Hungary suffers from stagnating German auto industry
BMW & Mercedes
In Hungary, automotive production seems to be under pressure. Around the East-Hungarian town of Debrecen, millions are being invested in roads and railroads to accommodate a new BMW manufacturing plant. The first stone is to be laid this year, but according to the German newspaper Handelsblatt, BMW is hesitating.
Another German brand and BMW competitor, Mercedes-Benz, announced in May of this year that an expansion of its plant in the Hungarian city of Kecskemét is on hold. The one billion euro investment falling through is undermining the Hungarian growth prognosis of 3,6%.

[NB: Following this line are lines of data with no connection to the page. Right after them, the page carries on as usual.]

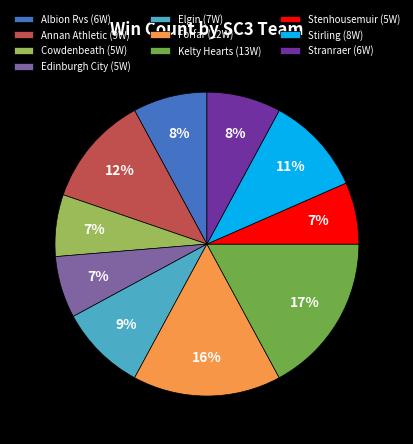

Combined, do Stirling and Kelty Hearts account for over 50%?

No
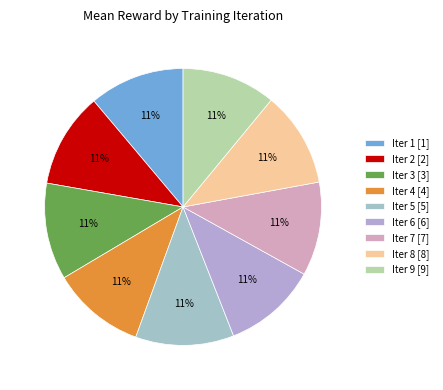

Count the number of slices in the pie.

9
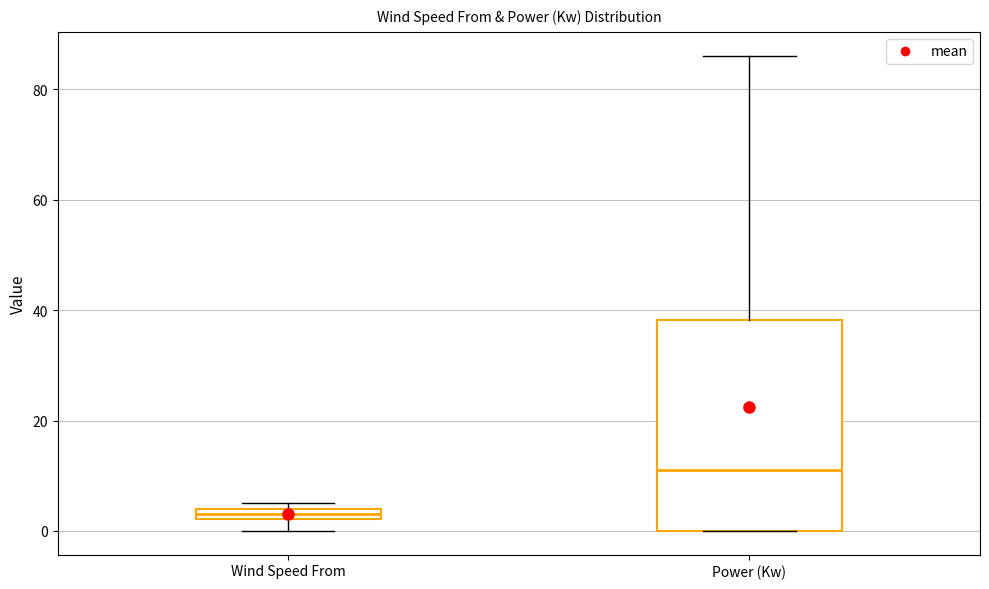

Which box has the highest median line?

Power (Kw)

Cars biggest export product
Cars and car parts are Hungary’s biggest export products. In the top year of 2017, Mercedes, Audi, General Motors, Suzuki and their suppliers had a combined total revenue of 25 billion euros. This accounts for a quarter of the Hungarian gross national product. The automotive industry employs 170.000 people in the country.
Remarkable numbers, especially since the country was the only Eastern-European country not to have an automotive industry in the communist era. But in the nineties, that changed thanks to low wages, abundantly available well-educated workers and fiscal advantages. Heavy investments in the dilapidated road network also helped.
Hungarian prime minister, Orban, finds production companies more important than services. While foreign investors in the service industry were taxed more or had to deal with state takeovers, automotive manufacturers were warmly welcomed.
The automotive industry gets preferential financial treatment and support in other areas. Hungarian minister of foreign affairs, Péter Szijártó, said last month that Hungary won’t support any environmental EU laws that could hurt the automotive industry.
When the government approved a law that makes it possible to do 400 hours overtime a year, while only getting paid for it 3 years later, many believed it was at the request of BMW. But BMW denies having anything to do with it. Audi hasn’t adopted the new overtime law in this year’s general works agreement either.
Automakers have to deal with a shortage of workers because of population aging and workers leaving for better-paying jobs in other EU countries. This has caused a major brain drain over the last years. A PWC survey last year showed that 78% of employers in the automotive industry thought worker shortages threatened their growth.
Half the companies get workers in from abroad, mostly from neighboring countries. Car manufacturers also see more use in better working conditions and wage increases to prevent skilled workers from leaving.
Even in a low-wage country like Hungaria, automation is the answer for automotive companies. The new Mercedes plant in Kecskemét was to be the world’s first full-flex plant in which any model could be built in small series. Plants like these need less, but more skilled workers.
Ironically, this could lead to young people staying in Hungary instead of fleeing the country because they can find well-paid jobs at home. On the other hand, if the salary becomes less important, German companies might be inclined to just stay in Germany.